[Opening SUPPLIED DATA section]

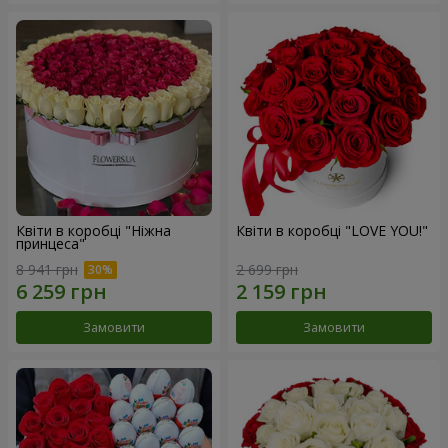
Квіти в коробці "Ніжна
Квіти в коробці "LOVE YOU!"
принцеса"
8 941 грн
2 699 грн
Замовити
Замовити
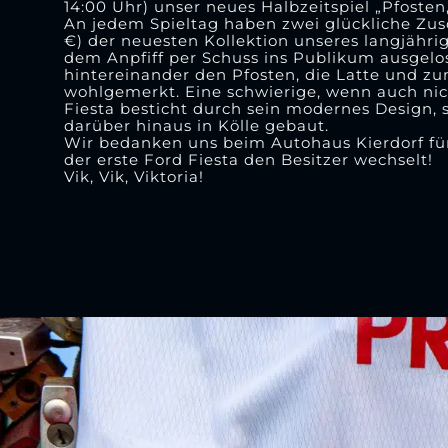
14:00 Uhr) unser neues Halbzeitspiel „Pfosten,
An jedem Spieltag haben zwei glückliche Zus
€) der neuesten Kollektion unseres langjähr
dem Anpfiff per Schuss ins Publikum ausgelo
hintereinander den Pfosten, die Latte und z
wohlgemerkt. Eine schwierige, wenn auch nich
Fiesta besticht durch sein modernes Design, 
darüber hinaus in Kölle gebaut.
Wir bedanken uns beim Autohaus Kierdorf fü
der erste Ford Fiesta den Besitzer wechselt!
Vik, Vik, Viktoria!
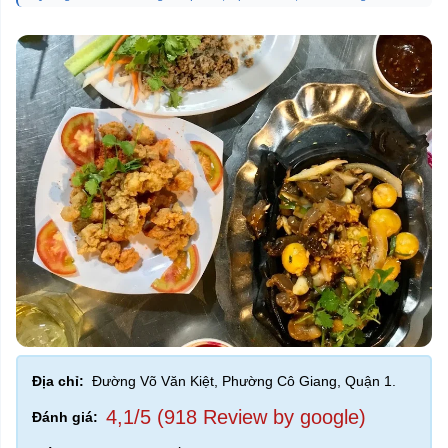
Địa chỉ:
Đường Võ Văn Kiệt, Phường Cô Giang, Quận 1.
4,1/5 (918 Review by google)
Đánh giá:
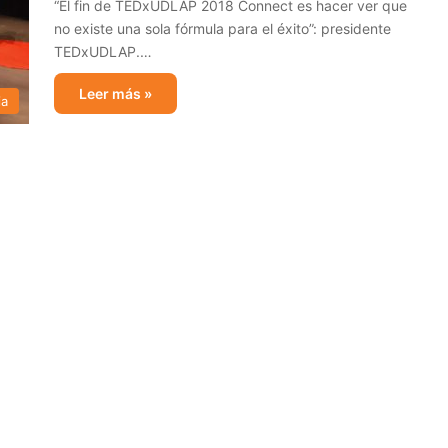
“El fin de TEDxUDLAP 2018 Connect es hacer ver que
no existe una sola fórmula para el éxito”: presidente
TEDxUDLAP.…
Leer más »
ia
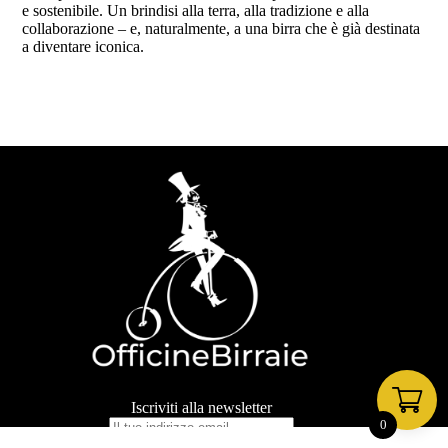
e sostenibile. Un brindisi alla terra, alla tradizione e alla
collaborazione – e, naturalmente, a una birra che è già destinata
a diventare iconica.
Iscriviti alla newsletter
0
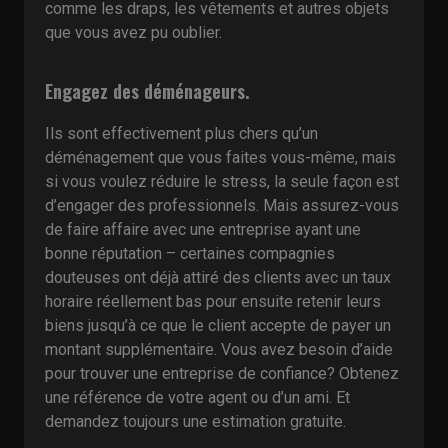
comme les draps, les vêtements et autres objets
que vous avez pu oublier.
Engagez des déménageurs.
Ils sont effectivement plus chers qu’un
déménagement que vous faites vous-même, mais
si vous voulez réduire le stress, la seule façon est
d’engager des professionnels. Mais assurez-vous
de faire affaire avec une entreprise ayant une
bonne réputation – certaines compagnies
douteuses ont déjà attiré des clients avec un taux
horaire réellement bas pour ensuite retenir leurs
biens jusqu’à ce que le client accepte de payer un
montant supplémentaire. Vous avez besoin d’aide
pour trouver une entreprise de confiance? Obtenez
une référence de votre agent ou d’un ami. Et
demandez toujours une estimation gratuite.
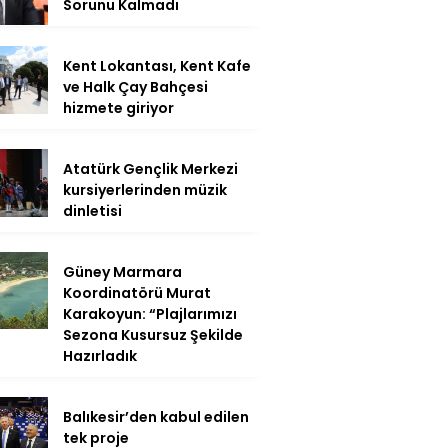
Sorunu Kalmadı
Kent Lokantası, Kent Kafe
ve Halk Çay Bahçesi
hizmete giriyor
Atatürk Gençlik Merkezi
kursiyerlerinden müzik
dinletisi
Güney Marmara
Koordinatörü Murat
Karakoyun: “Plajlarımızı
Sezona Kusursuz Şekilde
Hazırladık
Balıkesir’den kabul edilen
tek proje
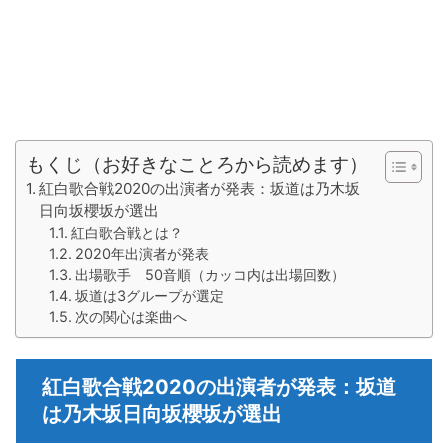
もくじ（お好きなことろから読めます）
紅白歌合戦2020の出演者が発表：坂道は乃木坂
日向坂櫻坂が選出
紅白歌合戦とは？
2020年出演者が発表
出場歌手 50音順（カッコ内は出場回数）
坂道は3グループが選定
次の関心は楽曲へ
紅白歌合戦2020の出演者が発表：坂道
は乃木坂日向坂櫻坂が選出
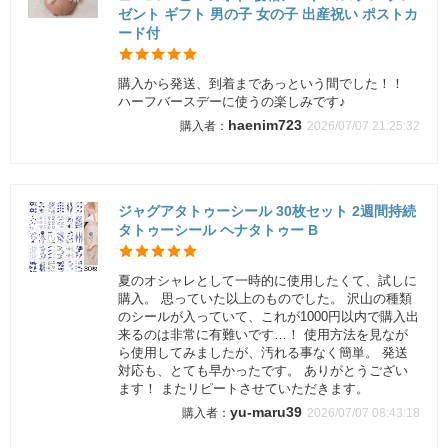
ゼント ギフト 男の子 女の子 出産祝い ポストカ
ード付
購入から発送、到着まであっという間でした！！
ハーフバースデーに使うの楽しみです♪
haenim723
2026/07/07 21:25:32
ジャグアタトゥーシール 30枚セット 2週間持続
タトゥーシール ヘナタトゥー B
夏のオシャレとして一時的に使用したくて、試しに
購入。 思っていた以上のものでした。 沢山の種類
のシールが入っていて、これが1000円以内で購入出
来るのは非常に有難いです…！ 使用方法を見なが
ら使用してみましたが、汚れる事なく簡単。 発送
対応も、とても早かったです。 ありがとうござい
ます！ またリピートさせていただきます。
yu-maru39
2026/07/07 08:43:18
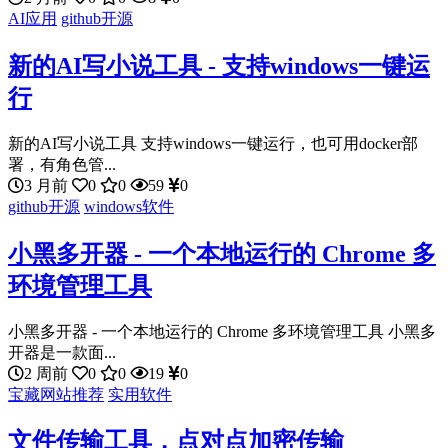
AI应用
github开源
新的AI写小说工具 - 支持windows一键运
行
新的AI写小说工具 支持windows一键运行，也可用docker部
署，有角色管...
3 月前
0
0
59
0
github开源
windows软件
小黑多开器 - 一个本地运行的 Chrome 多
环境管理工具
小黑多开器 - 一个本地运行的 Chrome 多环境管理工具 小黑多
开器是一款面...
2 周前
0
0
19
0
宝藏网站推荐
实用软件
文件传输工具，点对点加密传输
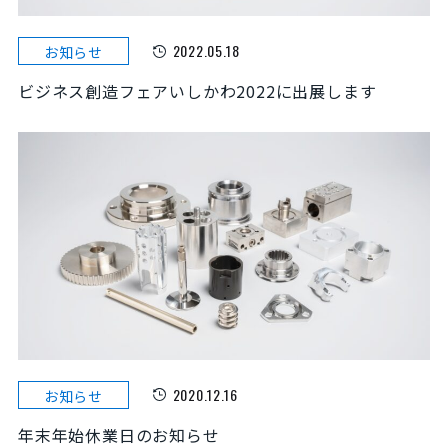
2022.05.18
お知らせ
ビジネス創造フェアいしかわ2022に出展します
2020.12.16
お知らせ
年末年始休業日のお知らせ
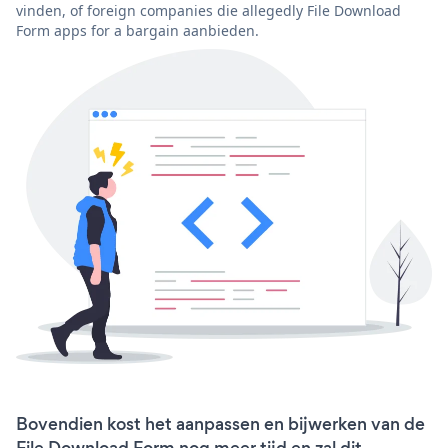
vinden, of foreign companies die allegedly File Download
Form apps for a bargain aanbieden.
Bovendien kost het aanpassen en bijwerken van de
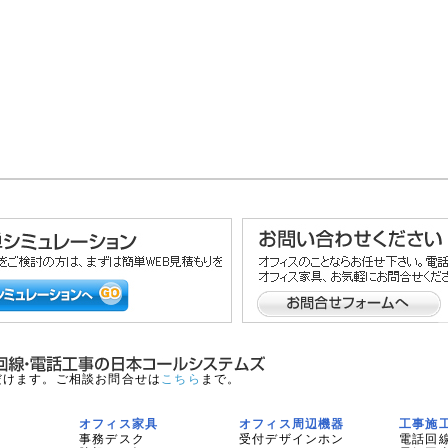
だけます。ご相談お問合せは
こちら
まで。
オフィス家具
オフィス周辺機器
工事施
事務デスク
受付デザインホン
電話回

[Closing SUPPLIED DATA section]

> **YOUR GOAL**
Each line of the listing that includes the word "Chrome" should be copied out.

> **RESPONSE BELOW**
小黑多开器 - 一个本地运行的 Chrome 多
小黑多开器 - 一个本地运行的 Chrome 多环境管理工具 小黑多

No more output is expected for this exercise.